College and university presidents preparing for the upcoming school year amid COVID-19 are focused on maintaining academic programs and current tuition levels, cutting staff and administrative positions, and addressing issues of racial injustice, according to a national survey conducted by a leading higher education organization.
The Association of American Colleges and Universities (AAC&U) recently released “Responding to the Ongoing COVID-19 Crisis and to Calls for Racial Justice: A Survey of College and University Presidents,” a report detailing how college and university presidents are planning to address both the financial challenges of the pandemic and the national protest movement for racial justice.
The AAC&U in conjunction with ABC Insights, a higher education research group, surveyed members of the AAC&U Presidents’ Trust, higher education leaders of four-year public and private institutions and two-year community colleges, between June 25 and July 12, and compared their responses to those from a previous survey taken in March.

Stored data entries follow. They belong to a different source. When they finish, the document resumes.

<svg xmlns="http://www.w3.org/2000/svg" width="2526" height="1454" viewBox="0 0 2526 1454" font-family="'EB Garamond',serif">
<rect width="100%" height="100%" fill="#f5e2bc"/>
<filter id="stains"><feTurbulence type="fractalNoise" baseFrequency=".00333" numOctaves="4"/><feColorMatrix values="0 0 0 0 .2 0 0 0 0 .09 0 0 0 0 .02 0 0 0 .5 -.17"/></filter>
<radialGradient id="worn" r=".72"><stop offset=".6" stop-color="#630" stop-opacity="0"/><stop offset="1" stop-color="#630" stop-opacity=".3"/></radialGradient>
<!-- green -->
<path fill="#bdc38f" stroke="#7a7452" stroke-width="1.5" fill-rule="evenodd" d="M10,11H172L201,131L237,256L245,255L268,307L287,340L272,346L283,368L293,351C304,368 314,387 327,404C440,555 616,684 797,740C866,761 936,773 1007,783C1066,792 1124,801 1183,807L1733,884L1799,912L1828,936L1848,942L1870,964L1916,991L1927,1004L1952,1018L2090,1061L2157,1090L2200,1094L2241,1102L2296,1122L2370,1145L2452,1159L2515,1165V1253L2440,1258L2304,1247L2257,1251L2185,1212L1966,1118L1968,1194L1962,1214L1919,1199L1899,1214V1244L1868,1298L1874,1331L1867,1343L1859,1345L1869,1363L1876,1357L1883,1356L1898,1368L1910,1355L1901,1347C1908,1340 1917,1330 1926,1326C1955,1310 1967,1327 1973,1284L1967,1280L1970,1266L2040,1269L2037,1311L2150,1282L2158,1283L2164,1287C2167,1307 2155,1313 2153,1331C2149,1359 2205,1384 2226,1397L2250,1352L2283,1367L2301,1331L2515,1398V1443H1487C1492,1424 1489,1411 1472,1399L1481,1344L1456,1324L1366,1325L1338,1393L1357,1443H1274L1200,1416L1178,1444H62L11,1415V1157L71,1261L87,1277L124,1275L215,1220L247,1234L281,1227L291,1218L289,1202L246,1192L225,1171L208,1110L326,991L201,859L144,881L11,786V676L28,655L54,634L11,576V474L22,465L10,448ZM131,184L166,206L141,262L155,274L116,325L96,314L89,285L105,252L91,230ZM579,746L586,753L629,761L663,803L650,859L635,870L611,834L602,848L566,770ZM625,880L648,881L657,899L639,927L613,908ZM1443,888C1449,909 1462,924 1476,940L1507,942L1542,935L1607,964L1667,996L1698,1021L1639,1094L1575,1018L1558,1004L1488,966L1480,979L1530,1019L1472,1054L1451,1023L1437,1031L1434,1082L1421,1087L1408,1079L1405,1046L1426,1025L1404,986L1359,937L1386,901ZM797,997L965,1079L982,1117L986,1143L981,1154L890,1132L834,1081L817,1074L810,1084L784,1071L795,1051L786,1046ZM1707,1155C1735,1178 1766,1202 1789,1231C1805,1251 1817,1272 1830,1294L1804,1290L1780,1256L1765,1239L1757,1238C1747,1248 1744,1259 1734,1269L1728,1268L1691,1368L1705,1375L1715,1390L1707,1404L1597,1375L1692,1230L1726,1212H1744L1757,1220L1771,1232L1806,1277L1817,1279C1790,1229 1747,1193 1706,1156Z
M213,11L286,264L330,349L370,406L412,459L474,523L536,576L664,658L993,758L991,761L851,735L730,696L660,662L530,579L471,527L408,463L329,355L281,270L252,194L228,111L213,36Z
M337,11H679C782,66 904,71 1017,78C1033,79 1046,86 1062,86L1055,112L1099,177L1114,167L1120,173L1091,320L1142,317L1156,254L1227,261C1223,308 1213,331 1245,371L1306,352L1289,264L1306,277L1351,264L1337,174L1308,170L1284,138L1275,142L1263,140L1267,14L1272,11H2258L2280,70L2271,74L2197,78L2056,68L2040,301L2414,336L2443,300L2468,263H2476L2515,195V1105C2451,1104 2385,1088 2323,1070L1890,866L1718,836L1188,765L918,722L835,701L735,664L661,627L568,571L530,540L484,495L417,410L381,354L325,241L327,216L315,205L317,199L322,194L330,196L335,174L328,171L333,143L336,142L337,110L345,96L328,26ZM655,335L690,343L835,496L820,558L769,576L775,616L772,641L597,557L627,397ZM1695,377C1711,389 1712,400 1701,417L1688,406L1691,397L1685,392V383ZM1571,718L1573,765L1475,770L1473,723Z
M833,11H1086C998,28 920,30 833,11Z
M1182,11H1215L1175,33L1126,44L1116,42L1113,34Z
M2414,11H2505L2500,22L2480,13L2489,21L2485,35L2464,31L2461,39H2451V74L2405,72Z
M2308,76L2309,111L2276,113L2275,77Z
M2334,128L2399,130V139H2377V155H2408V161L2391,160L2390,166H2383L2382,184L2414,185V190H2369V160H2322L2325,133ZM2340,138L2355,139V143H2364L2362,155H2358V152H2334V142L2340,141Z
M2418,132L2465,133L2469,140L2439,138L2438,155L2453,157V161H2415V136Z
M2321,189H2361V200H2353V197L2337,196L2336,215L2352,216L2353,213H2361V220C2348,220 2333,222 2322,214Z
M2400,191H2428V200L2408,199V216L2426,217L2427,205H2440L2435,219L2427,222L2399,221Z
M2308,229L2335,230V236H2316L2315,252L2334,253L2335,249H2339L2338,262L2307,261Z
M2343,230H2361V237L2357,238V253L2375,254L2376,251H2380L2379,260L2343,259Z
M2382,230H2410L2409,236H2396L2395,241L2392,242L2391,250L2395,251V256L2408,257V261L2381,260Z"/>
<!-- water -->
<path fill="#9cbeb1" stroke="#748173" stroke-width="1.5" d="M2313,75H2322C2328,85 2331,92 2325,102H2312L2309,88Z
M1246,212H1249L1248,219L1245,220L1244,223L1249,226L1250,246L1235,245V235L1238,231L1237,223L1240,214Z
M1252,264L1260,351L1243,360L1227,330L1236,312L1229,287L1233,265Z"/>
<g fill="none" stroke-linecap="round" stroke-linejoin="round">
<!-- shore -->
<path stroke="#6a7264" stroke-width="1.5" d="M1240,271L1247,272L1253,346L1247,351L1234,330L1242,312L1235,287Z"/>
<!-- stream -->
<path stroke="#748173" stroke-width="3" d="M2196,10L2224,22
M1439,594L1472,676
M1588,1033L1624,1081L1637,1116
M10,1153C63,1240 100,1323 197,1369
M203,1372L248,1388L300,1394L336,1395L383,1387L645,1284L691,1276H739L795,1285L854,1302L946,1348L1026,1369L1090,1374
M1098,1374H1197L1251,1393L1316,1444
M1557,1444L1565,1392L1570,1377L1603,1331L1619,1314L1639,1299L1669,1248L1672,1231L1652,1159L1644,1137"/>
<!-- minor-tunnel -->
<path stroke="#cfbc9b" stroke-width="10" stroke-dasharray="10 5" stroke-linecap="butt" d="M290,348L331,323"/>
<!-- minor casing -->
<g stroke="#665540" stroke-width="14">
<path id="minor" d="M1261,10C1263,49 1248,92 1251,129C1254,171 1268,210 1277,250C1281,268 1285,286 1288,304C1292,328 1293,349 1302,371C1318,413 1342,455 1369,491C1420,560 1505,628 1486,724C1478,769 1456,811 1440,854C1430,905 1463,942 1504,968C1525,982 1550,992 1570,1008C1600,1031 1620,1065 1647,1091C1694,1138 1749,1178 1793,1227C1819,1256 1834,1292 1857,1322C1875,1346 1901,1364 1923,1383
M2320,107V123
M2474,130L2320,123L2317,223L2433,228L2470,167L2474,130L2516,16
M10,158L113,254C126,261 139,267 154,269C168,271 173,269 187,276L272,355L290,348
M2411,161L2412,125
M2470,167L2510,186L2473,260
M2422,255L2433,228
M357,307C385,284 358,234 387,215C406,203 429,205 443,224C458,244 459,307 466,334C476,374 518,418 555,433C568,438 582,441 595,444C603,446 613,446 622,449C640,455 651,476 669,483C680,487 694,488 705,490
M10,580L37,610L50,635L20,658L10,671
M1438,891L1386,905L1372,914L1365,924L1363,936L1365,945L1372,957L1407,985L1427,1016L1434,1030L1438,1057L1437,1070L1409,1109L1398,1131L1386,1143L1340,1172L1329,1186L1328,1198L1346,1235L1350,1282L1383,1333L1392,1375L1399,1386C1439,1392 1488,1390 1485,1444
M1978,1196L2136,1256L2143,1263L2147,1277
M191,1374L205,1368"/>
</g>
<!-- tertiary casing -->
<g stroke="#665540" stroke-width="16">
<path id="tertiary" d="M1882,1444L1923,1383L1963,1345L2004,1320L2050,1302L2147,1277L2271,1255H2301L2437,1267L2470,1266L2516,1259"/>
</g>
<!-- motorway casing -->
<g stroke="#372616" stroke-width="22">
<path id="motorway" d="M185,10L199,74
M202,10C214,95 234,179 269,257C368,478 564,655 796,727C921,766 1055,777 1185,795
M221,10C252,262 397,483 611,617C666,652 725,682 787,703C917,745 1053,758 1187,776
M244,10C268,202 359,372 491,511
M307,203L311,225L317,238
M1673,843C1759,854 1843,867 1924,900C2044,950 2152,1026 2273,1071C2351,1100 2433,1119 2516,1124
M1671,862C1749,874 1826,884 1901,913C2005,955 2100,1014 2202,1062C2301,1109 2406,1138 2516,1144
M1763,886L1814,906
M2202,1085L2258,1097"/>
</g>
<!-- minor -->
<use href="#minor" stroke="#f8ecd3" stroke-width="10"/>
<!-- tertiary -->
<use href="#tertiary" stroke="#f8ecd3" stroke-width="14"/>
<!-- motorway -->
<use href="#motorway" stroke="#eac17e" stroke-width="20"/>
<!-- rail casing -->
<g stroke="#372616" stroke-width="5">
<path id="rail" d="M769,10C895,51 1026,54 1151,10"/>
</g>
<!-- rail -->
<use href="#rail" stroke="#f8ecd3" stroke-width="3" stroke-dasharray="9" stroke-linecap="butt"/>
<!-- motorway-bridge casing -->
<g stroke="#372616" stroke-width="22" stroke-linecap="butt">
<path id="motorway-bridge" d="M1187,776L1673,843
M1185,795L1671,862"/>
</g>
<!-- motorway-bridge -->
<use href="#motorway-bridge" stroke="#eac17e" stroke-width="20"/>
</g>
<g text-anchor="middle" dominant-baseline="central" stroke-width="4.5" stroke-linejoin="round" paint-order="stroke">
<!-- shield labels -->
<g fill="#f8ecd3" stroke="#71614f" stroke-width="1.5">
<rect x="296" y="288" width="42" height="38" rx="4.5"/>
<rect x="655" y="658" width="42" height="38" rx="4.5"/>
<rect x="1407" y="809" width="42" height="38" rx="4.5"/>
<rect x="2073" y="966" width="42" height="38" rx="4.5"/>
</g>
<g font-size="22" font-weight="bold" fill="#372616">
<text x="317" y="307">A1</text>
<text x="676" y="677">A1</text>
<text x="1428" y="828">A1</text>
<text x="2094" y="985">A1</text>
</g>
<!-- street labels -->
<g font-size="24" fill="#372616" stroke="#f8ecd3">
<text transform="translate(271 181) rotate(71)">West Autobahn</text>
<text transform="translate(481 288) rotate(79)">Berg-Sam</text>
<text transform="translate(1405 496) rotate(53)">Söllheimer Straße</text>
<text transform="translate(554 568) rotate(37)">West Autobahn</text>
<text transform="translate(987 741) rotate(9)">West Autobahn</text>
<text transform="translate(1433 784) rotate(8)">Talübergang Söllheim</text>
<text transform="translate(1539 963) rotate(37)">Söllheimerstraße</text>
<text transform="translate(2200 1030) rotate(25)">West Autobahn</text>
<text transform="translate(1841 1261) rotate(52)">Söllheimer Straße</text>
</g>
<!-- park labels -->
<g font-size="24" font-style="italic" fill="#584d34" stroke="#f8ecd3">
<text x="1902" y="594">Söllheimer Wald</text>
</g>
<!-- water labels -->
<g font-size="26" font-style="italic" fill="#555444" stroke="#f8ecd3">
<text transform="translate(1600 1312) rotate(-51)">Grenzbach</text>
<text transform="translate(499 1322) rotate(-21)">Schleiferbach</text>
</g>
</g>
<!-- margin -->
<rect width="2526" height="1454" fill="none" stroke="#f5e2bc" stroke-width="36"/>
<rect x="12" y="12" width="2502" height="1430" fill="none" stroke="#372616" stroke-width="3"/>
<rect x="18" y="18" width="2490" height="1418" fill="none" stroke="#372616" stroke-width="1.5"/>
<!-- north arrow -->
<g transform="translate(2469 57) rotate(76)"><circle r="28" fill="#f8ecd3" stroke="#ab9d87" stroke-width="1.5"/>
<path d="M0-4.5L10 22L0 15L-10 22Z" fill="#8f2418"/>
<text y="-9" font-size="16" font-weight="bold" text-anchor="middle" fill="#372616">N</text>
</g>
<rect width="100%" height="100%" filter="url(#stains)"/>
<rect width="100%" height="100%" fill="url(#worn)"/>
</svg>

The survey found that 85% of the 119 presidents responding to the second survey said they expect to maintain, rather than raise, tuition rates, up from 81% in March when a prior survey was conducted and 142 presidents responded. Ten percent more presidents in the June/July survey anticipated no cuts to academic programs or faculty positions than in March. In both surveys the majority of the presidents surveyed anticipated revenue losses of between 5 and 14.9% (61 percent in March and 66 percent in July). In addition, the second survey revealed “presidents are anticipating the implications of a palpable shift in the national consciousness with regard to racial discrimination.”
AAC&U President Lynn Pasquerella told Diverse, “In the time since we administered the first survey to this latest one, we have seen a skyrocketing unemployment rate with 51 million people filing for unemployment [insurance] and there’s also a focus on racial justice and a moment of racial reckoning that has followed the killing of George Floyd, Breonna Taylor, Ahmaud Arbery and so many others at the hands of police or people engaged in White supremacist activity.”
She added that she was “particularly interested in that majority of presidents who said they were going to focus on racial justice in new ways, not just by appointing a chief diversity officer and sending out statements about how appalled they are but really engaging in comprehensive audits about the way in which we continue in higher education to perpetuate colleges and universities as white spaces, and what we do to address that.”